[Exercise] Write out the records once more, exactly as given.

(Records from a data source)
:::
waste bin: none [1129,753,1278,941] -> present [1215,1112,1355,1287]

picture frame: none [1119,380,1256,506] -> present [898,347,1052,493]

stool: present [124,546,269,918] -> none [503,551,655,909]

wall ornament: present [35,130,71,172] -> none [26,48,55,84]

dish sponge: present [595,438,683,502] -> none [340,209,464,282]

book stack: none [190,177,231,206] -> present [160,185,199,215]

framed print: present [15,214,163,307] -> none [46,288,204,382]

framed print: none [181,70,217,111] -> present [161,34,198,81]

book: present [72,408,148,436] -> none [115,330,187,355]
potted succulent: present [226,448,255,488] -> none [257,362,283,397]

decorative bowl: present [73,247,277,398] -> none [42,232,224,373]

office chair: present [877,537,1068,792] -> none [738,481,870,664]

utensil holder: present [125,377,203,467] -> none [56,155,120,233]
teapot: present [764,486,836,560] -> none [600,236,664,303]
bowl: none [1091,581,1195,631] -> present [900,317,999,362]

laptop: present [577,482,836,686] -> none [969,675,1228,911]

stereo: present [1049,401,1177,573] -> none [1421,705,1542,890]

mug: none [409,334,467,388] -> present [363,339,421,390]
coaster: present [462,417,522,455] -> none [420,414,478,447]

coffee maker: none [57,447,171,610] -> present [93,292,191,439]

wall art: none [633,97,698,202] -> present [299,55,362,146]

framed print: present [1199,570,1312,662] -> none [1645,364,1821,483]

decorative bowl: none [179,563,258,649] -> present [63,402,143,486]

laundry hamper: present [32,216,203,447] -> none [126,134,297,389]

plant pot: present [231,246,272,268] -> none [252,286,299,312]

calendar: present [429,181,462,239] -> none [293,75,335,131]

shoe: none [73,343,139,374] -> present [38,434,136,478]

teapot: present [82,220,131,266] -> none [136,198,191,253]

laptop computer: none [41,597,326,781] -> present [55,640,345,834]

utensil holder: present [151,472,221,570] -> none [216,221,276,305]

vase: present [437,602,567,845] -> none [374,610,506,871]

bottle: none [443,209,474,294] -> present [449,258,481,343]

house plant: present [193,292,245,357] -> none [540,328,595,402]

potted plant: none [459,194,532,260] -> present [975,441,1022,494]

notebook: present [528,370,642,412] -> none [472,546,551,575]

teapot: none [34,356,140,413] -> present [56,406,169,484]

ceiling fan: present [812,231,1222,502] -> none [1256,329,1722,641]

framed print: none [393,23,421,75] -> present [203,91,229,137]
:::
[Task solution]
waste bin: none [1129,753,1278,941] -> present [1215,1112,1355,1287]

picture frame: none [1119,380,1256,506] -> present [898,347,1052,493]

stool: present [124,546,269,918] -> none [503,551,655,909]

wall ornament: present [35,130,71,172] -> none [26,48,55,84]

dish sponge: present [595,438,683,502] -> none [340,209,464,282]

book stack: none [190,177,231,206] -> present [160,185,199,215]

framed print: present [15,214,163,307] -> none [46,288,204,382]

framed print: none [181,70,217,111] -> present [161,34,198,81]

book: present [72,408,148,436] -> none [115,330,187,355]
potted succulent: present [226,448,255,488] -> none [257,362,283,397]

decorative bowl: present [73,247,277,398] -> none [42,232,224,373]

office chair: present [877,537,1068,792] -> none [738,481,870,664]

utensil holder: present [125,377,203,467] -> none [56,155,120,233]
teapot: present [764,486,836,560] -> none [600,236,664,303]
bowl: none [1091,581,1195,631] -> present [900,317,999,362]

laptop: present [577,482,836,686] -> none [969,675,1228,911]

stereo: present [1049,401,1177,573] -> none [1421,705,1542,890]

mug: none [409,334,467,388] -> present [363,339,421,390]
coaster: present [462,417,522,455] -> none [420,414,478,447]

coffee maker: none [57,447,171,610] -> present [93,292,191,439]

wall art: none [633,97,698,202] -> present [299,55,362,146]

framed print: present [1199,570,1312,662] -> none [1645,364,1821,483]

decorative bowl: none [179,563,258,649] -> present [63,402,143,486]

laundry hamper: present [32,216,203,447] -> none [126,134,297,389]

plant pot: present [231,246,272,268] -> none [252,286,299,312]

calendar: present [429,181,462,239] -> none [293,75,335,131]

shoe: none [73,343,139,374] -> present [38,434,136,478]

teapot: present [82,220,131,266] -> none [136,198,191,253]

laptop computer: none [41,597,326,781] -> present [55,640,345,834]

utensil holder: present [151,472,221,570] -> none [216,221,276,305]

vase: present [437,602,567,845] -> none [374,610,506,871]

bottle: none [443,209,474,294] -> present [449,258,481,343]

house plant: present [193,292,245,357] -> none [540,328,595,402]

potted plant: none [459,194,532,260] -> present [975,441,1022,494]

notebook: present [528,370,642,412] -> none [472,546,551,575]

teapot: none [34,356,140,413] -> present [56,406,169,484]

ceiling fan: present [812,231,1222,502] -> none [1256,329,1722,641]

framed print: none [393,23,421,75] -> present [203,91,229,137]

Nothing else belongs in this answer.